Park Service to introduce new score card for parks
Tool is designed to prioritize budget increases, but is useful for performance comparisons, too.
The National Park Service is revising a score card management tool to set funding priorities for parks, and will introduce a new version within several weeks, agency officials said Thursday.
The revised score card will use 33 metrics to place individual parks into one of four categories based on efficiency and performance, according to an April Park Service memorandum obtained by the Washington, D.C.-based advocacy group Public Employees for Environmental Responsibility.
Parks that are deemed to use resources efficiently but are able to achieve only a low rating for overall performance, will be prioritized for increased funding, the memo said, noting that "theoretically, these parks consist of efficient operations that could effectively use new resources to improve performance." Parks that are both efficient and high-performing also could be rewarded, the memo said.
The Park Service described the tool as an asset that increases the transparency and credibility of the budget process, while acknowledging that its creation was driven by the emphasis the President's Management Agenda places on performance-based budgeting.
On the Office of Management and Budget's latest traffic-light-style management score card, the Interior Department, of which the Park Service is a part, was rated yellow for "mixed success" in the budget-performance integration category, while getting a good, or green, rating for progress in that area.

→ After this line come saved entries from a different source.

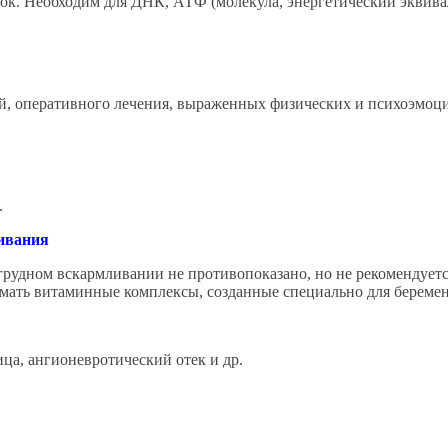
к. Необходим для ДНК, АТФ (молекула, энергетический эквива
й, оперативного лечения, выраженных физических и психоэмоц
.
ливания
удном вскармливании не противопоказано, но не рекомендуется
имать витаминные комплексы, созданные специально для береме
ца, ангионевротический отек и др.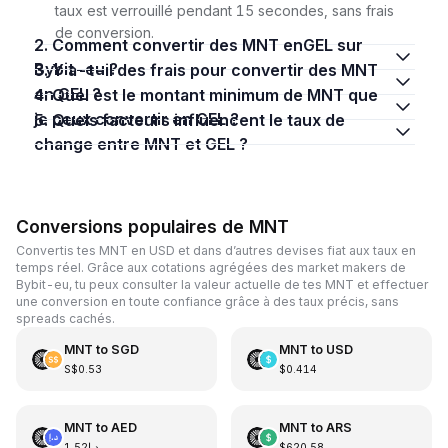
taux est verrouillé pendant 15 secondes, sans frais
de conversion.
2. Comment convertir des MNT enGEL sur
Bybit-eu ?
3. Y a-t-il des frais pour convertir des MNT
en GEL ?
4. Quel est le montant minimum de MNT que
je peux convertir en GEL ?
5. Quels facteurs influencent le taux de
change entre MNT et GEL ?
Conversions populaires de MNT
Convertis tes MNT en USD et dans d’autres devises fiat aux taux en
temps réel. Grâce aux cotations agrégées des market makers de
Bybit-eu, tu peux consulter la valeur actuelle de tes MNT et effectuer
une conversion en toute confiance grâce à des taux précis, sans
spreads cachés.
MNT
to
SGD
MNT
to
USD
S$0.53
$0.414
MNT
to
AED
MNT
to
ARS
د.إ1.52
$620.58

Park Service Comptroller Bruce Sheaffer said the agency's score card for parks is considered a prototype, in part because good measurements for some aspects of a successful park have been elusive. Law enforcement falls into that hard-to-measure category, he said, partly because common metrics for good urban practice do not carry over well to the park system.

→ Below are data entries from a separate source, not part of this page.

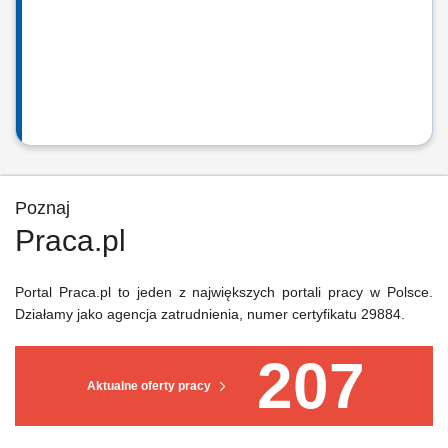
Poznaj
Praca.pl
Portal Praca.pl to jeden z największych portali pracy w Polsce.
Działamy jako agencja zatrudnienia, numer certyfikatu 29884.
207
Aktualne oferty pracy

By contrast, measures for park maintenance generally are better developed, he said. Thus any questions that arise with the score card output will continue to be resolved by discussions with officials in the field, he said.
The April memo also noted that raw scores for individual parks will be adjusted based on independent factors that make a park unique, such as age, population density, emphasis, climate, acreage or the number of full-time employees.
PEER, the group that obtained the memo, has been critical of the endeavor, describing the score card as "bureaucratic pretzel making" based on a "Rube Goldberg formula."
But Sheaffer disagreed. "You've got to think of it as just data that's been arranged in a way that can make it more useful for evaluating how one piece fits with the other," he said. "It's more that than some long, excruciating grinder that we put parks through."
Sheaffer said the score card has seen only partial application since an early version was rolled out last year because the Park Service's fiscal 2006 budget did not include the increases the score card was designed to address. Sheaffer said it is not used for allocation of existing parks money, which is generally similar from year to year with most marginal changes handled at the regional level.
Given the budget cuts facing the Park Service in ongoing fiscal 2007 budget negotiations, it seems unlikely the tool will be applied to prioritize funding increases soon. Sheaffer said it is also a useful tool for field managers to assess how the Washington office evaluates their locations, and how they stack up compared to other parks in their regions.
Are officials in the field glad to see the new tool, then? "It's easy for my folks here [in the Washington office], who work with statistics and their application all the time, to get on board," Sheaffer said. "But it's going to take some time to bring all the people in the field along."